Childhood is the beautiful time when we think that everything, including us is perfect. We have those perfect bunch of friends, fun at school and loads and loads of dreams. My childhood was all about friends, family, school and Bollywood. I was crazy about Bollywood movies and songs and would enact them sometimes when left alone. I had loads of friends but no girlfriend.
So, since the age of 12, I always had this fantasy of having a girlfriend with whom I could roam around just holding hands, talk for hours and sing songs with just like those Movie Actors. I thought that I would make a perfect one-woman-man boyfriend and a loyal husband. My misconception about myself came to an end once I started getting in and out of relationships and concluded over the fact that I’m not a serious relationship material (at least for a while now). Not only the relationship part, I always tried being the perfect kid in the family, respected elders, did my homework on time, worked hard to get good marks, etc. Everyone around liked me but this effort towards being perfect drove me crazy to a point where I literally was pulling my hair out which I realized when I saw some of them on my palms.
I knew something was wrong and that needed to be changed. I got angry and upset trying to figure out what was wrong. I got depressed looking at the fact that no one even bothered to ask me as to why was I going insane. Finally, my Mom who has always been my best advisor spoke to Me. She said “Its not necessary to make everyone happy and if you’ve succeeded in doing that then you’re not being yourself and there’s something wrong with you. Don’t try to show the world that you’re perfect. Show your real side. Show your imperfections too and the ones who truly love you will stay.”
Initially it felt bit weird when I started not caring much or no more went out of my way to do things. I felt like the world would fall apart but it didn’t. I started doing things that were fun rather than things that looked necessary and there were no consequences. I wore clothes that I liked, changed hairstyles, did not treated people well if they were disrespectful (literally flipped off at them) and I just felt okay. I started doing things that gave me a peace of mind.
Looking back, I say there’s a huge difference between the way I was previously and the way I’m today. I’m not saying that it did not cause any conflict. I still have family members, neighbors and colleagues who are not at all pleased with my behavior. I have no plans about changing for them because off late I realized that it’s too good to be happy rather than perfect.

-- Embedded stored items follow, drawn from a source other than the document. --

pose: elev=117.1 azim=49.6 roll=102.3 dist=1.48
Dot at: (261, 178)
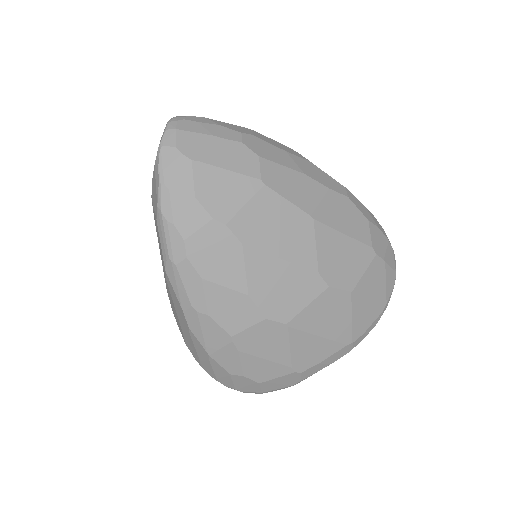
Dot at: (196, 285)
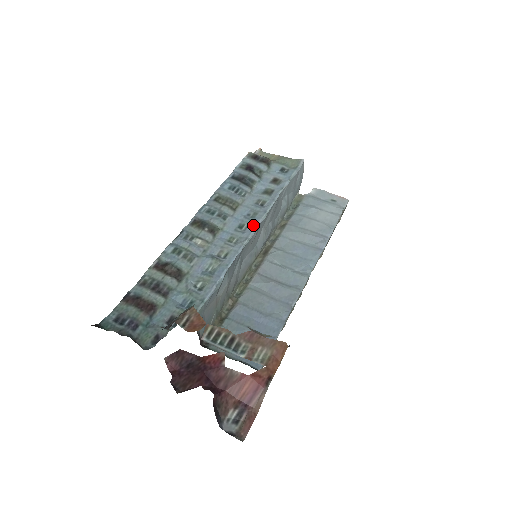
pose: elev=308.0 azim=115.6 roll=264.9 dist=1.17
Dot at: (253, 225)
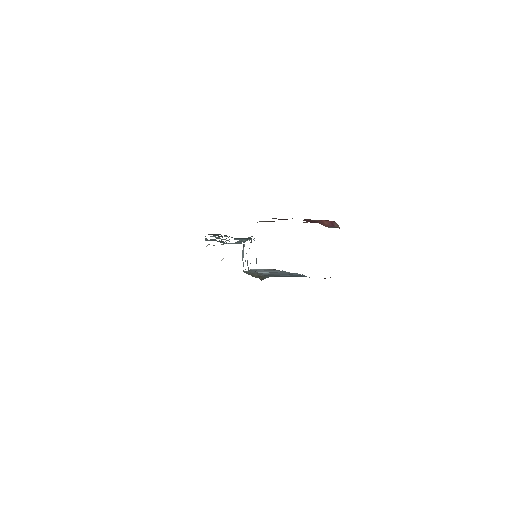
Dot at: occluded
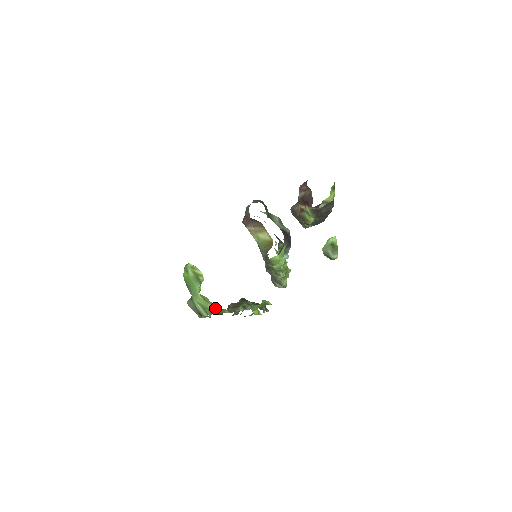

I’m sure everyone must have at some point tried being perfect about something and then sooner or later gave up on it. It’s good to strive toward excellence, but it’s not worth stressing about perfection all the time. I have learned to abandon the idea of being perfect and focus on enjoy life and be happy. Try it and you’ll see how this reduces stress, increases happiness, and will make you the kind of person you would want to be friends with.